Work request 1: Name every trait that the ASCII reform proposal says should be copied into the new ascii package along with the Ascii type.
Work request 2: According to the ASCII reform proposal, which two methods account for every use of the Ascii type in the Rust distribution?
Work request 3: Write the next part of the ASCII reform proposal, starting after its final sentence.

Reading text:

++++++++++++++++++++

RFC 0486: std-ascii-reform

libs ()

Summary

Move the std::ascii::Ascii type and related traits to a new Cargo package on crates.io, and instead expose its functionality for u8, [u8], char, and str types.

Motivation

The std::ascii::Ascii type is a u8 wrapper that enforces (unless unsafe code is used) that the value is in the ASCII range, similar to char with u32 in the range of Unicode scalar values, and String with Vec<u8> containing well-formed UTF-8 data. [Ascii] and Vec<Ascii> are naturally strings of text entirely in the ASCII range.

Using the type system like this to enforce data invariants is interesting, but in practice Ascii is not that useful. Data (such as from the network) is rarely guaranteed to be ASCII only, nor is it desirable to remove or replace non-ASCII bytes, even if ASCII-range-only operations are used. (For example, ASCII case-insensitive matching is common in HTML and CSS.)

Every single use of the Ascii type in the Rust distribution is only to use the to_lowercase or to_uppercase method, then immediately convert back to u8 or char.

Detailed design

The Ascii type as well as the AsciiCast, OwnedAsciiCast, AsciiStr, and IntoBytes traits should be copied into a new ascii Cargo package on crates.io. The std::ascii copy should be deprecated and removed at some point before Rust 1.0.

++++++++++++++++++++

Material provided:

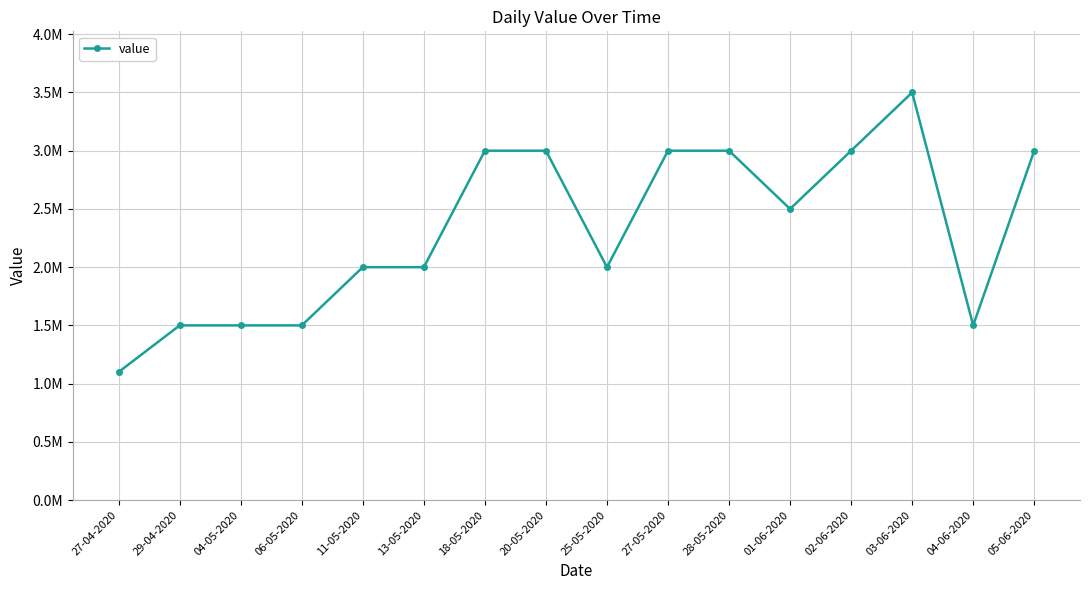

What is the value of the 10th point from the left?

3000000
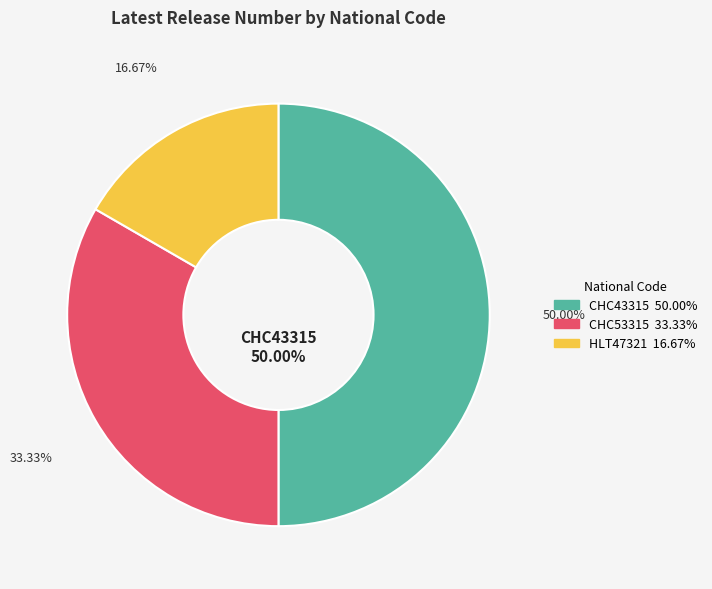

Which slice is the largest?

CHC43315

++++++++++++++++++++

Written answer 1: AsciiCast, OwnedAsciiCast, AsciiStr, IntoBytes

Written answer 2: The to_lowercase and to_uppercase methods.

Written answer 3:
Currently, the AsciiExt trait is:

pub trait AsciiExt<T> {
    fn to_ascii_upper(&self) -> T;
    fn to_ascii_lower(&self) -> T;
    fn eq_ignore_ascii_case(&self, other: &Self) -> bool;
}

impl AsciiExt<String> for str { ... }
impl AsciiExt<Vec<u8>> for [u8] { ... }

It should gain new methods for the functionality that is being removed with Ascii, be implemented for u8 and char, and (if this is stable enough yet) use an associated type instead of the T parameter:

pub trait AsciiExt {
    type Owned = Self;
    fn to_ascii_upper(&self) -> Owned;
    fn to_ascii_lower(&self) -> Owned;
    fn eq_ignore_ascii_case(&self, other: &Self) -> bool;
    fn is_ascii(&self) -> bool;

    // Maybe? See unresolved questions
    fn is_ascii_lowercase(&self) -> bool;
    fn is_ascii_uppercase(&self) -> bool;
    ...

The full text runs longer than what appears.